E, no meio da palavra, ele é imprescindível quando faz parte dos dígrafos ch, nh, lh.

Tudo bem, quando se trata de palavras nativas.

Mas que fazer quando queremos transcrever palavras estrangeiras? Se na língua original a palavra se escreve em caracteres latinos, não há problema. Mas, se na língua original, ela se escreve com caracteres diferentes dos latinos, então teremos que utilizar o carácter mais próximo do respectivo fonema.

E se esse fonema não existe na língua portuguesa?
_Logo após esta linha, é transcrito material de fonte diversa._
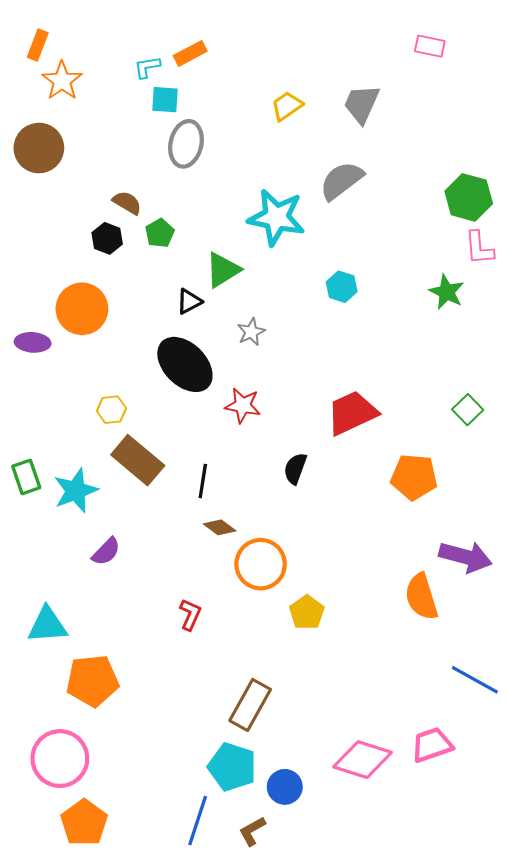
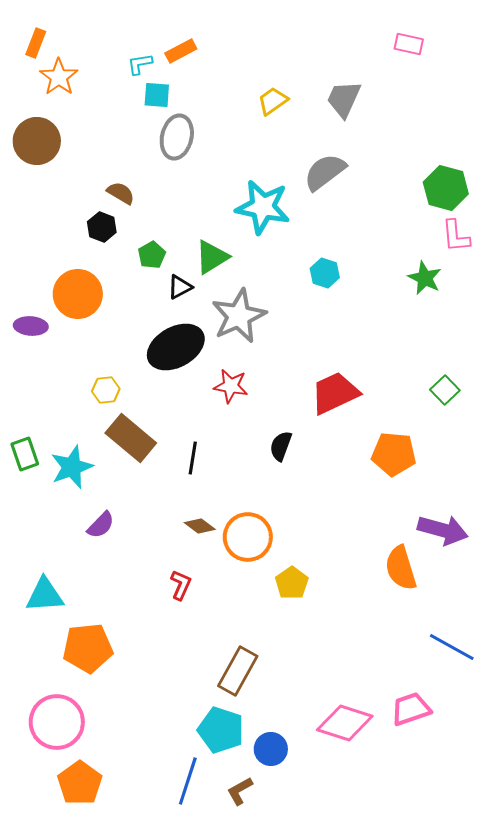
green pentagon: (160, 233) -> (152, 255), moved
gray star: (251, 332) -> (239, 316), size x2.0
black ellipse: (185, 364) -> (176, 347), turned -74
brown diamond: (220, 527) -> (200, 526), moved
Aí temos um problema.

O agá gutural é um desses casos.  Em português não temos palavras com agá gutural. Em muitos casos nem somos capazes de pronunciar palavras estrangeiras, que contêm esse fonema. Se a palavra se escreve com caracteres latinos (Juan, em espanhol, Ich em alemão) então mantemos a ortografia original e pronunciamos o mais próximo possível do que ouvimos. É frequente servimo-nos do fonena rr (duplo r), uvular sonoro.

Um caso típico é da letra Het da língua hebraica, e da sua equivalente na língua árabe.

Na Idade Média, em Portugal, adoptava-se a sua substituição pela letra F. Al-Hayat deu Alfaiate. Al-Hama (quente, fonte de água quente) deu Alfama; Al-buhera (lagoa) deu Albufeira, Mordehai (Mardoqueu) deu Mordofai, Hasson e Haim (nomes próprios) deram Fasson e Fayim. Vejam-se as referências nas Chancelarias dos nossos reis.

Este caso do nome próprio hebraico é curioso. Quase todos os judeus portugueses com o nome hebraico Haim estão registados actualmente com o nome português Jaime, e não Faim, como na Idade Média. Jaime em latim deriva do hebraico Jacob, e não de Haim. Porém, na moderna comunidade judaica de Portugal, as famílias que vieram de Marrocos espanhol, escreviam o J espanhol  por H, assim os Haim ficaram Jaime.

Os Haim ashkenazis, que escreviam à maneira alemã, com Ch, ficaram Chaim, e então os portugueses liam ch como em chapéu – Chaim (xaim).

Uma das primeiras associações  de beneficência criadas pelos judeus vindos de Marrocos foi a Someh Nofelim  (Amparo dos que caem). Em espanhol escreviam Somej Nofelim, e assim ficou até aos dias de hoje em Lisboa. A Associação da Juventude Israelita, criada em Lisboa inicialmente por judeus polacos, escrevia o seu nome Hechawer (o amigo). Mas logo se associaram judeus sefarditas e então passaram a escrever Hehaver.

No Brasil predominou a influência os imigrantes judeus da Alemanha e da Polónia, e mantiveram a grafia do alemão para as palavras hebraicas. Esse erro brasileiro está agora a contaminar Portugal. Os lisboetas que vêem a “Chanukiah”, que o movimento “Chabad” acende todos os anos no Parque Eduardo VII, lêem na respectiva placa, logicamente, o “ch” de chapéu, e então sai asneira. Os espanhóis não fazem assim, porque escrevem na sua grafia local Januquia, Jabad e Janucá, e pronunciam como originalmente em hebraico.

A pronúncia rr persiste na fala e não na escrita. Tenho ouvido “sorrnut” (Agência), “ratul” (gato), Rein (nome próprio feminino), Raifa (Haifa) etc.

Como solucionar o problema? Eu lancei uma sugestão: utilizar um carácter que não existe na língua portuguesa, mas facilmente produzido nos computadores, o Ḥ (agá com ponto em baixo) e convencionar que ele serviria para escrever o H gutural das línguas semíticas. E então teríamos  Ḥabad, Ḥaim, Ḥanucá, etc.

E ficariam resolvidos problemas comuns  de escrita como Chaḥarit (oração da manhã), Minḥá (e não minha, tua), Cheḥitá (degolação de animais), e não Shechita = sechita).

Para isso seria necessária uma decisão da Academia de Ciências. E vozes de burro não chegam à Academia.